Monday, November 8, 2010

Yoo-Hoo, Mrs. Goldberg

I always want to like Aviva Kempner’s movies. For one thing, her stepfather and my dad were great friends when we were kids in Detroit. For another, she makes films about Jews in America, a topic that interests me. But I haven’t managed to fall for one of her movies since her first, The Life and Times of Hank Greenberg.

In the DVD commentary for Yoo-Hoo, Kempner says her beat is “films about under-known Jewish heroes.” That description surely fits Greenberg, one of baseball’s few Jewish stars, but I wouldn’t call Senator Joseph Lieberman, the subject of her second short film, either under-known or a hero. As for the creative force behind Molly Goldberg, a fictional Jewish earth mother who was popular on radio and TV for nearly three decades, I might buy “under-known,” since Gertrude Berg’s fame has faded faster than that of contemporaries like Lucille Ball or Jack Benny. But a hero? Yoo-Hoo, Mrs. Goldberg tries to canonize Berg as an inspirational proto-feminist, but the evidence it offers is thin and sometimes contradictory.

Kempner’s 20-minute 2002 short, Today I Vote for My Joey, implied that the worst thing about Al Gore’s loss in the 2000 presidential election was that it prevented Lieberman from becoming America’s first Jewish vice president. Yoo-Hoo, Mrs. Goldberg suffers from the same tunnel vision, too interested in whether Berg’s shows were good for the Jews to ask whether they were good, period. Was her show as groundbreaking as this film would have us believe? One of the talking heads, an author who wrote a biography of Berg, calls her show “the first successful television situation comedy,” and another implies that Berg invented the convention of people bursting through the door to juice up a fading storyline. But even if that convention was new to TV, it had been alive and kicking in theatrical farces for hundreds of years before Molly Goldberg was born.

Some of the shorter clips we see from the show – especially the ads Berg wrote and delivered in character as Molly – feel faux-folksy, and the longest and best excerpt is just a pleasant bit of pop pablum, though it’s taken from what the voiceover says is one of her best episodes. So the only thing that makes this forgotten show seem worth remembering is the case Kempner makes for giving Americans its first prototype of a warm, wise, halfway Americanized Jewish mother.

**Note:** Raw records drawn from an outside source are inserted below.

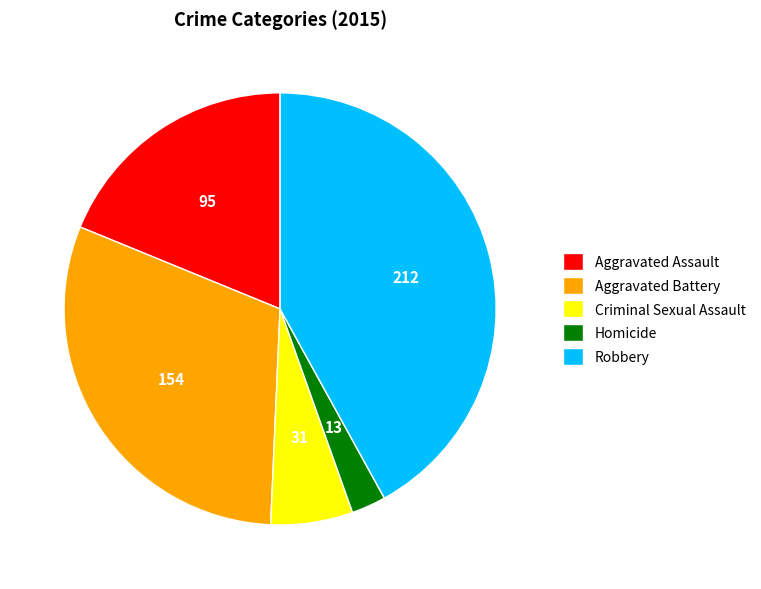

Does Aggravated Battery account for over 50% of the chart?

No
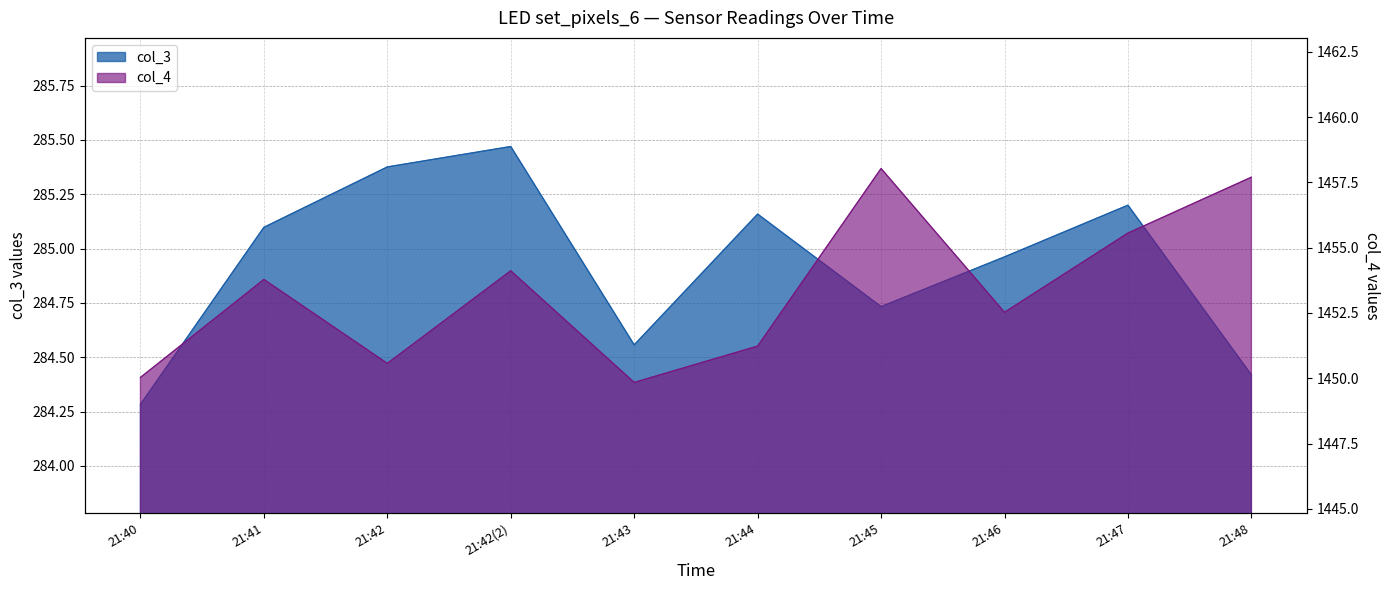

List the labels in order of col_3 value, largest first.

21:42(2), 21:42, 21:47, 21:44, 21:41, 21:46, 21:45, 21:43, 21:48, 21:40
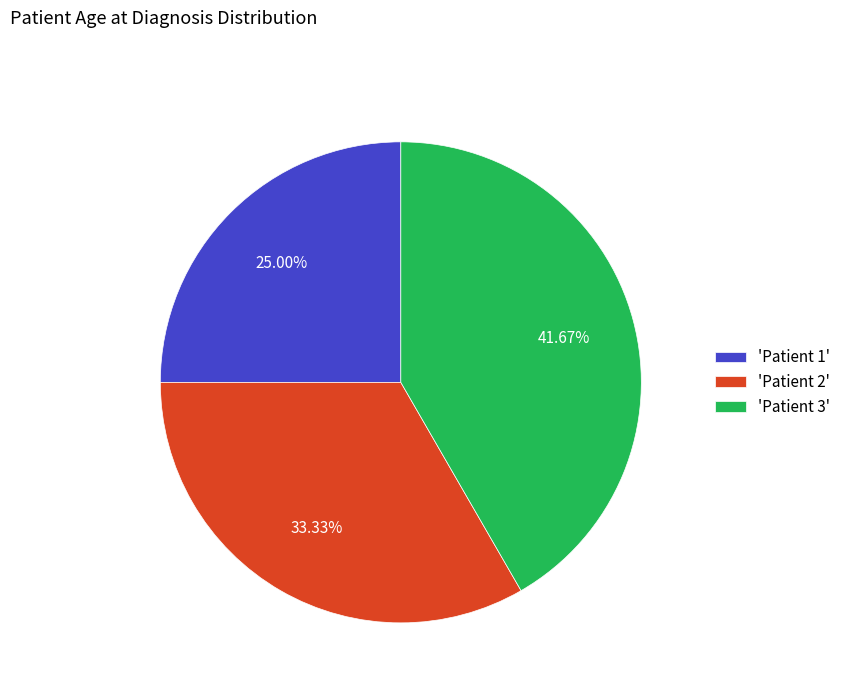

Which category has the smallest portion of the pie?

'Patient 1'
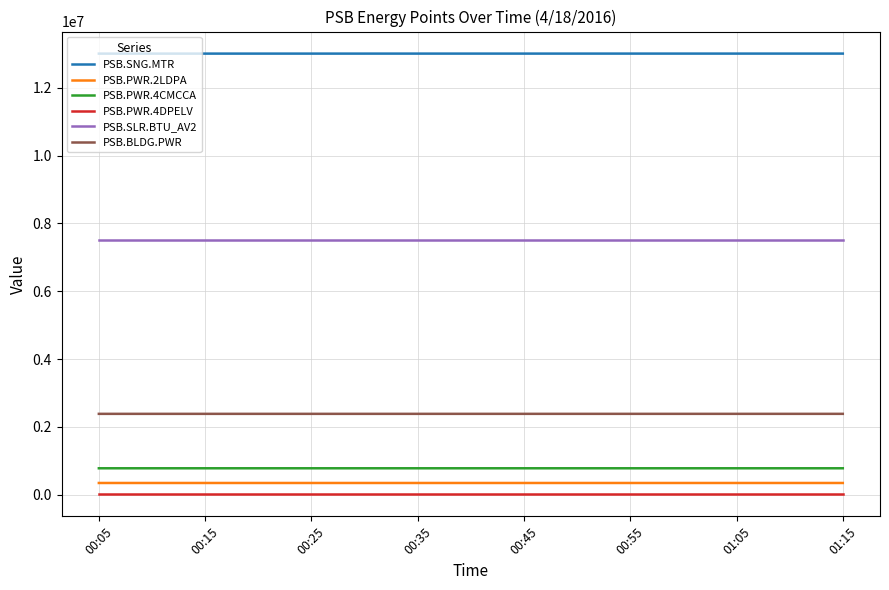

What is the maximum value shown in the chart?

13010930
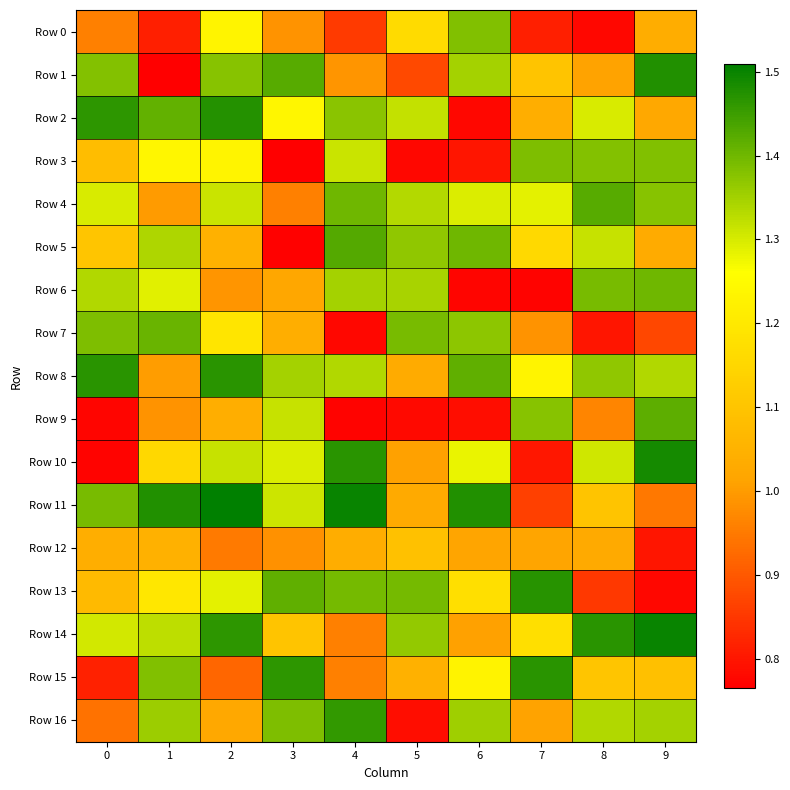

Which series has the widest spread of values?

Row 10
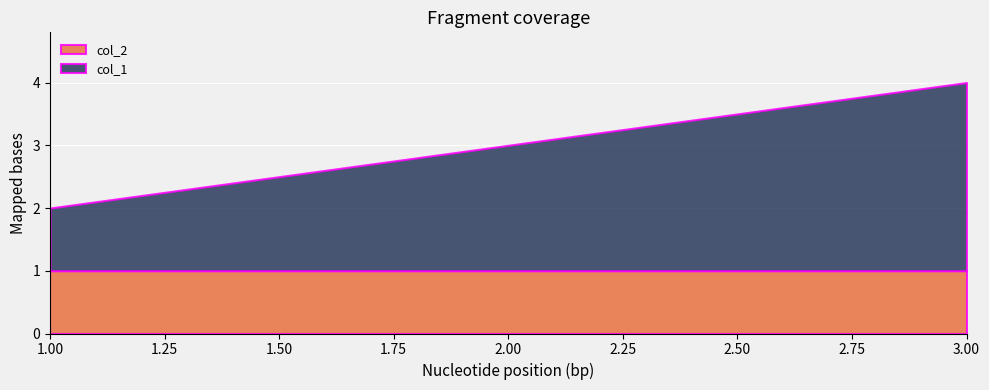

How many lines are shown in the chart?

2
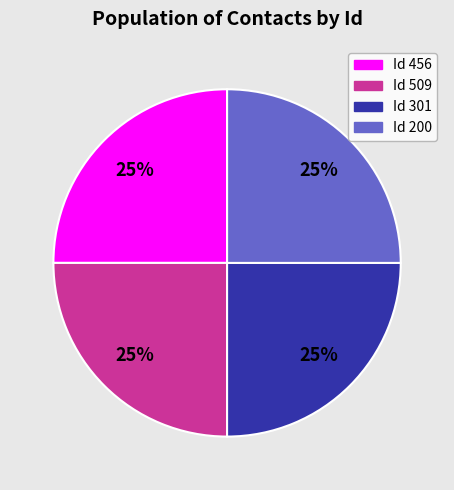

Is there a majority slice in this chart?

No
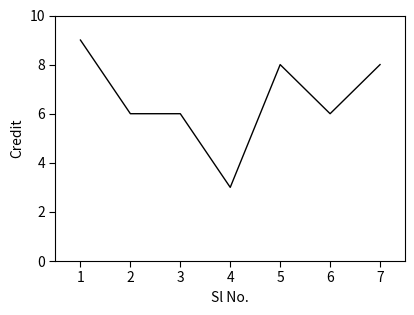

Count the number of data series in this chart.

1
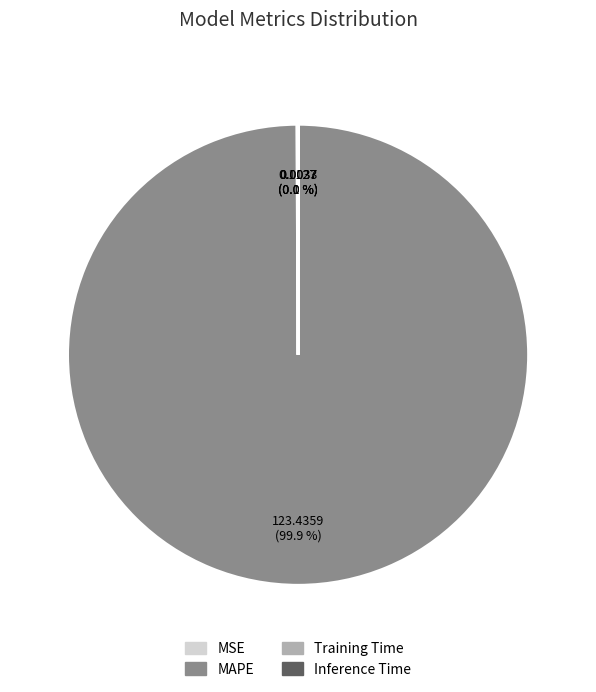

Which category has the biggest portion of the pie?

MAPE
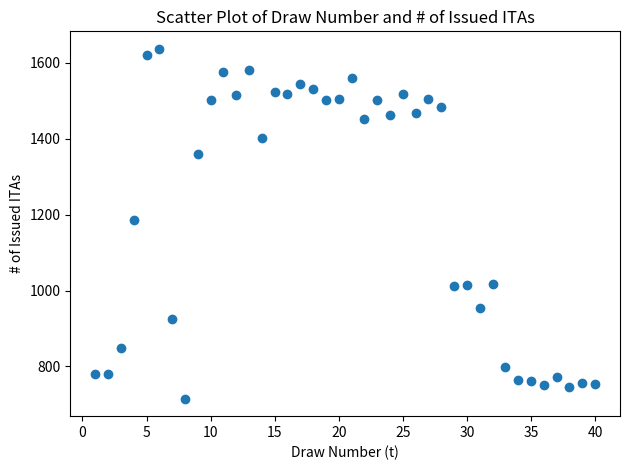

What is the range of Y values (max minus min)?

922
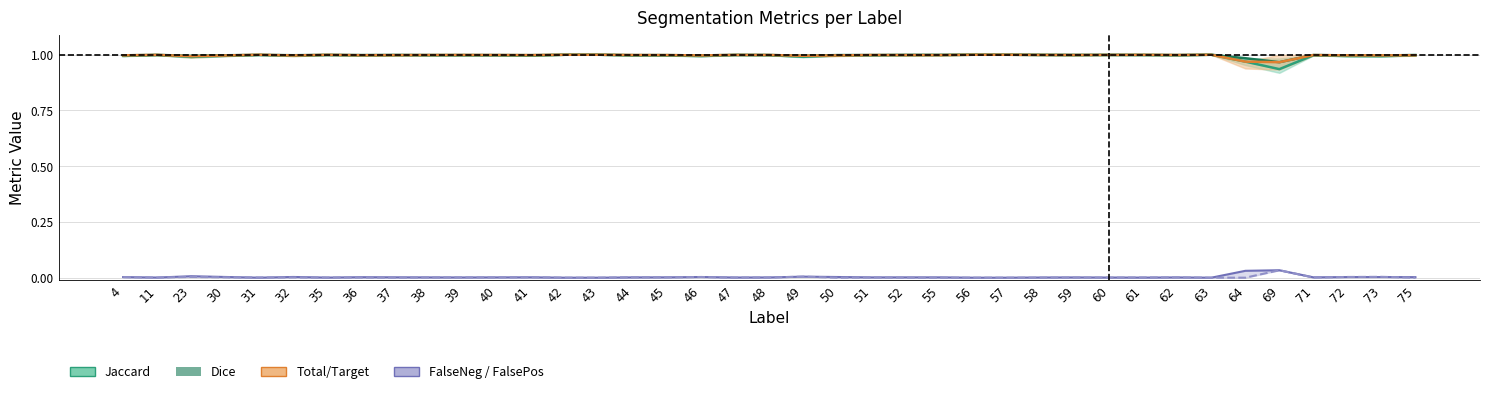

Does the chart display data point markers on the line(s)?

No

The film outlines Berg’s personal history as well, but that too is quickly glossed over reveal much. We learn almost nothing about the relationships she maintained with her real-life husband and children while working so hard to play the perfect mother (she was the sole writer as well as the star on a show that started out weekly and went daily for a while). There are a few hints at a Joan Crawford-like gap between Berg’s broadcast persona and her real self, including speculation that Molly was the mother Berg had always wished for, since her own mother was mentally unstable and wound up in an institution. Apparently she was a terrible cook, too, though she thought she was good – and even published a cookbook, under Molly’s name (her coauthor, cookbook writer Myra Waldo, may have done the real work).

Berg was obviously driven, but to do what exactly? The talking heads and Kempner’s voiceover laud her as a proto-feminist pioneer as well as a Jewish role model, but her sentimental show didn’t appear to be interested in launching any Roseanne-style assaults on cultural beachheads. Kempner stresses the courage it took Berg to stage a Seder at the Goldbergs’ and have someone throw a rock through their window after the horror of Kristallnacht, but she doesn’t mention how rarely Berg took stands like that. According to a 2000 editorial in the Dallas Morning News, Berg generally steered clear of "anything that will bother people ... unions, fund raising, Zionism, socialism, intergroup relations. ... I keep things average. I don't want to lose friends."

Kempner alternates between talking heads, clips from the show and from an interview Edward R. Murrow did with Berg, and generic archival footage, like the shot of Variety’s Wall Street Lays an Egg headline that clues us into the 1929 stock market crash that preceded Berg’s radio debut by two months. Berg’s biographer and a couple of her relatives provide some personal information while the rest of the talking heads, who include Susan Stamberg and Ruth Bader Ginsberg, talk about what the show meant to them and their families when they were young.

The best bits are from the Murrow interview, but none of it goes very deep and the contradictions that emerge in the narrative go unexplored. After all the talk about the show’s positive portrayal of a prototypical (if idealized) Jewish family, what are we to make of the African American journalist who says: “Listening to Molly Goldberg, you didn’t think about religion or ethnicity. You thought about family.” And was Berg’s set a warm and nurturing place, as one person says, or was she the mercurial and demanding tyrant others report on the job?

Looks like Gertrude Berg will have to remain under-known.